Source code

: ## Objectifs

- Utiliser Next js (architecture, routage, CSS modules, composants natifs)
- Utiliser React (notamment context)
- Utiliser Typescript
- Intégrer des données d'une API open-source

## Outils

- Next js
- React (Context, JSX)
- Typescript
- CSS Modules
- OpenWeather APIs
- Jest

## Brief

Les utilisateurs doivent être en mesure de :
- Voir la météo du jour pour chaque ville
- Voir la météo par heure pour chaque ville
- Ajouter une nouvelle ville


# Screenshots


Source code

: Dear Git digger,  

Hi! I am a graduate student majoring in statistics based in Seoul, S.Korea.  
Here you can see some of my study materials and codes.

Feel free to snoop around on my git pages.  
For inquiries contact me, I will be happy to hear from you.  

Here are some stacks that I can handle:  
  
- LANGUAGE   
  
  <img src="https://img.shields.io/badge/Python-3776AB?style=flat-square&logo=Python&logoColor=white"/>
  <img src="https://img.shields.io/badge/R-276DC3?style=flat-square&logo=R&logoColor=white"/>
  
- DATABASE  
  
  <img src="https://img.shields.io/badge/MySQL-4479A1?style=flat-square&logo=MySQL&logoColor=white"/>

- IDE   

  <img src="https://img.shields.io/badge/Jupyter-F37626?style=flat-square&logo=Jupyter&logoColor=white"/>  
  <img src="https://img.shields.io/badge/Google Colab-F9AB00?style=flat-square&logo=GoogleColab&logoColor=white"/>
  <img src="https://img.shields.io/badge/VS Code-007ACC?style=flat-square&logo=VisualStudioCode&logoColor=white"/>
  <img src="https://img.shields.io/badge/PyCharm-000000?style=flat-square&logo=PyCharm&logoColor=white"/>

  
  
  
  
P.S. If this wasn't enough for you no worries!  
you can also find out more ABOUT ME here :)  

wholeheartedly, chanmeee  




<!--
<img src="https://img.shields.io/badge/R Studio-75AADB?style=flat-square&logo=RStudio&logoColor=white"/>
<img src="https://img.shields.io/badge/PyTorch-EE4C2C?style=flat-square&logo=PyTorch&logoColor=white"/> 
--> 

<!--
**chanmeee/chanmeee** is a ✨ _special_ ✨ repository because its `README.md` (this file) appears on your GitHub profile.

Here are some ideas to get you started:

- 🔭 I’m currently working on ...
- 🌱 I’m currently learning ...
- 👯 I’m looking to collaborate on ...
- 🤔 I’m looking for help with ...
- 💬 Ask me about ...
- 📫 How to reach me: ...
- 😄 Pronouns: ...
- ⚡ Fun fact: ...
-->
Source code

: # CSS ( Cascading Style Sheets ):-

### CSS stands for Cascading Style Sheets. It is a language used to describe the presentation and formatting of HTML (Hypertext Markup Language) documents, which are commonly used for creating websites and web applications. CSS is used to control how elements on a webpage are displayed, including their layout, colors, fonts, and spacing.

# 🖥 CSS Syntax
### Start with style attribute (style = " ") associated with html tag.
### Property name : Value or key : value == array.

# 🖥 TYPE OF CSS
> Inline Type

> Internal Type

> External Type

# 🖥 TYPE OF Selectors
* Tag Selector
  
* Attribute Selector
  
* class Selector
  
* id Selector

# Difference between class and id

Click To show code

━━━

*GOAL OF THE EXERCISE*
Provide the number of lines in the entries above on which the string "Utiliser" is found, and no other text.

*ANSWER BELOW*
3